The clearance was challenged by Save Mon Region Federation, a conservation group led by Buddhist lamas, at the National Green Tribunal, successfully. The Nyamjang Chhu project is one of 13 mega power proposed in Tawang. “The population of Tawang is about 49,000. We don’t need so many projects. These are meant to generate electricity to be sold outside, at the cost of our livelihoods and ecology,” Lobsang Gyatso, a lama and general secretary of SMRF, had told TOI in 2013.
In 2016, NGT suspended the environmental clearance given to the project and asked the environment ministry to conduct a study on its environmental impact. And it is this report on which the Monpas are counting on. “The survival of the wintering site depends on the WII report,” says Degin Dorjee, a teacher in Zemithang. “We don’t know what is in the WII report, we don’t know if it is complete or when it will be. We don’t know when the public hearing on the report will be held,” Dorjee added.

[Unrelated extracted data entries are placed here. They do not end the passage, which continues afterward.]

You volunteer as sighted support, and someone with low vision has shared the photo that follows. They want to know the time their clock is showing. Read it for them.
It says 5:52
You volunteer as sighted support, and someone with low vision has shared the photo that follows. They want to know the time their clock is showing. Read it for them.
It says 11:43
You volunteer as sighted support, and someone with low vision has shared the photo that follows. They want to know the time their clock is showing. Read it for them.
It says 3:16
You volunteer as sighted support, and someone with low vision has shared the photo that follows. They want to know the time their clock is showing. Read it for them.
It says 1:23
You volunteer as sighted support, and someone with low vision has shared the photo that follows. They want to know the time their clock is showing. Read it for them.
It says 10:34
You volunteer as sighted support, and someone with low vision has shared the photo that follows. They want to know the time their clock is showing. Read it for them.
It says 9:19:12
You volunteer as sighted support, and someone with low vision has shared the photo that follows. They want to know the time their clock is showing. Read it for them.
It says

In 2016, Lobsang Gyatso was arrested after he said the Guru Tulku Rinpoche should not interfere with “hydropower politics” in Tawang. The Tulku Rinpoche is the spiritual head of the Mon region and abbot of the Tawang Monastery, the second largest Tibetan Buddhist monastery. Locally, it was perceived that he was in favour of the dam. Days later, several anti-dam protesters stormed the Tawang police station and demanded Gyatso’s release. Police opened fire and a monk and a civilian were killed.
Hydel projects have begun disrupting local culture and ecology, said protesters. Two hydropower projects on the Tawang river – the 600-MW Tawang I project and the 800-MW Tawang II project – have been proposed on areas considered sacred by the Buddhists. “The barrage of Tawang I project will affect a site where Guru Padmasambhava’s meditation chair was carved out of a rock,” said an SMRF activist. Padmasambhava was an 8th century spiritual leader who is believed to have visited and consecrated a site about 45 km from Tawang town. “Besides, there is a sacred site, Tongsheng, which we fear will be hit by the Tawang-I. Similarly, the Tawang-II project will affect a sacred site called Shangkya,” the activist added.

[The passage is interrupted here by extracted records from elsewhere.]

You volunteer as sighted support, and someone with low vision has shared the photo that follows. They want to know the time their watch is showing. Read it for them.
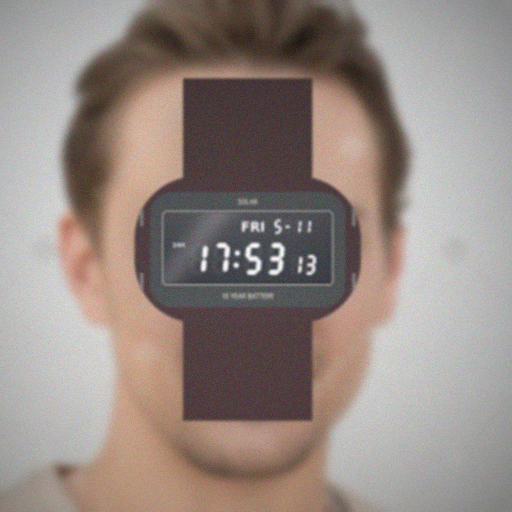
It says 17:53:13
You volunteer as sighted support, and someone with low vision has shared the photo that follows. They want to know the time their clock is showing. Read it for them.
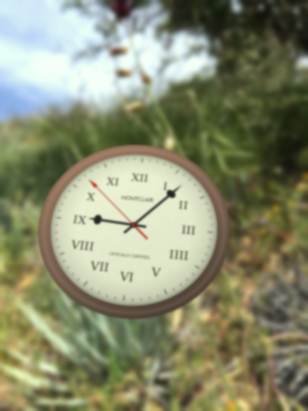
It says 9:06:52
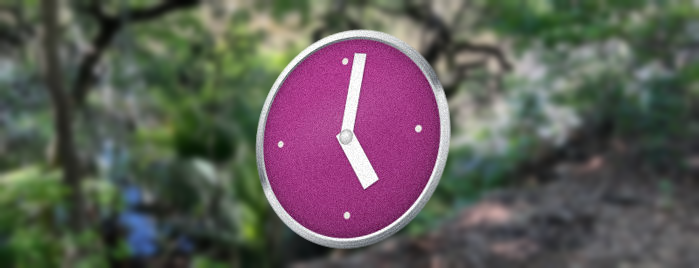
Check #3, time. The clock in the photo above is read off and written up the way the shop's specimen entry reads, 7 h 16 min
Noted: 5 h 02 min
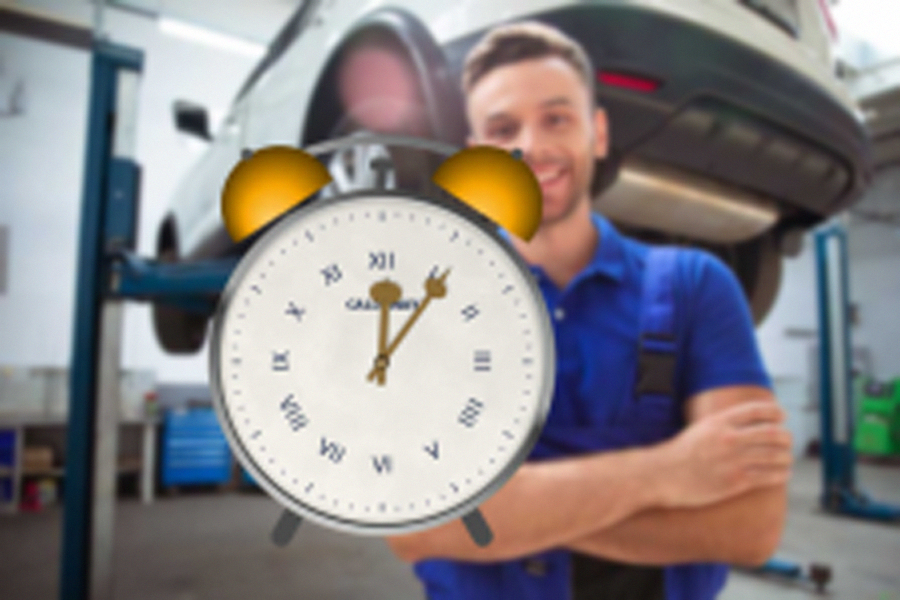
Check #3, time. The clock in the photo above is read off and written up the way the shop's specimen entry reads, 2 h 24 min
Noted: 12 h 06 min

Both Tawang I and II projects got environmental clearance in 2011, but the final forest clearance is pending. The Tawang-II project is also an important habitat for the red panda, categorised as ‘endangered’ in the IUCN Red List of Threatened Species. The hill state has a hydropower generation potential of 46,806 MW. Government-backed discussions often refer to cultural and environmental concerns as “roadblocks”. In September, the Standing Committee of the National Board of Wildlife (NBWL) cleared the 1,750-sMW Demwe hydropower project over the Lohit river.

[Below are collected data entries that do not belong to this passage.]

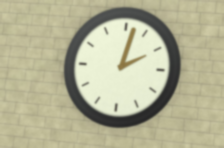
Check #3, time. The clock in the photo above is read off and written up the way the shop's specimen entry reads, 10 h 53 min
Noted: 2 h 02 min
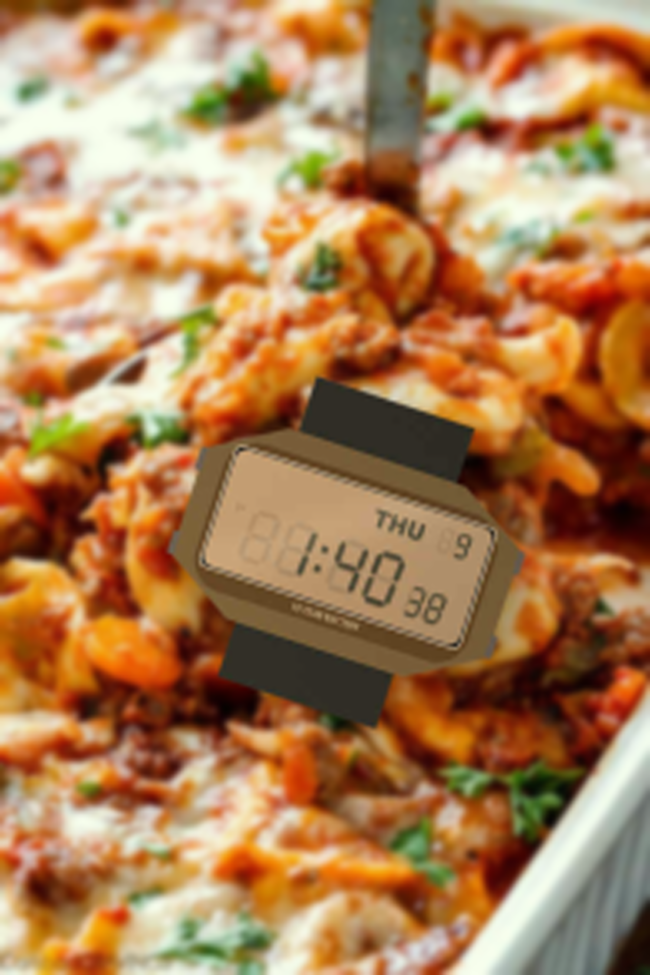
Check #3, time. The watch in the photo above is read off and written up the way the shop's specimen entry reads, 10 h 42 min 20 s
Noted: 1 h 40 min 38 s
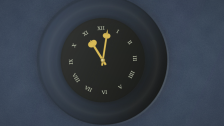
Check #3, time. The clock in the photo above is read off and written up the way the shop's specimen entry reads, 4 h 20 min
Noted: 11 h 02 min
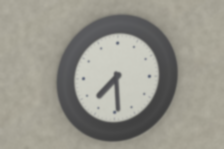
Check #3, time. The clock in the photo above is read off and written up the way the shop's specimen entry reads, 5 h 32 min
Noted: 7 h 29 min
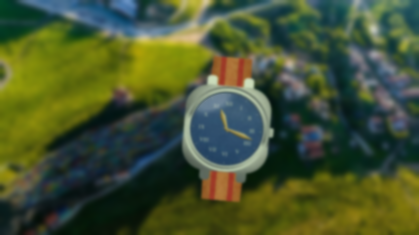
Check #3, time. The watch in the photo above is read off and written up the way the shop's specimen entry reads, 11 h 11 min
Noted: 11 h 18 min
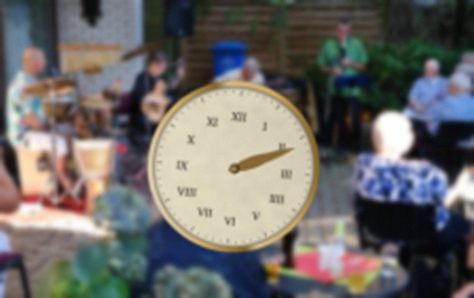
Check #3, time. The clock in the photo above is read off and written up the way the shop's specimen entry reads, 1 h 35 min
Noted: 2 h 11 min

“The NBWL did not take into account the threat posed by the project to the sacred Parashuram Kund, located close the dam site,” said Biman Gogoi, an environment activist who moved the NGT in 2017 against the project, following which the forest clearance was suspended.
Parashuram Kund, which about 2 lakh Hindu pilgrims visit annually during Makar Sankranti, is barely 800m from the proposed project site. In addition to the religious significance, the area is very close to the Kamlang Sanctuary in Arunachal Pradesh while the Dibru-Saikhowa National Park and Biosphere Reserve in Assam is located in the downstream area.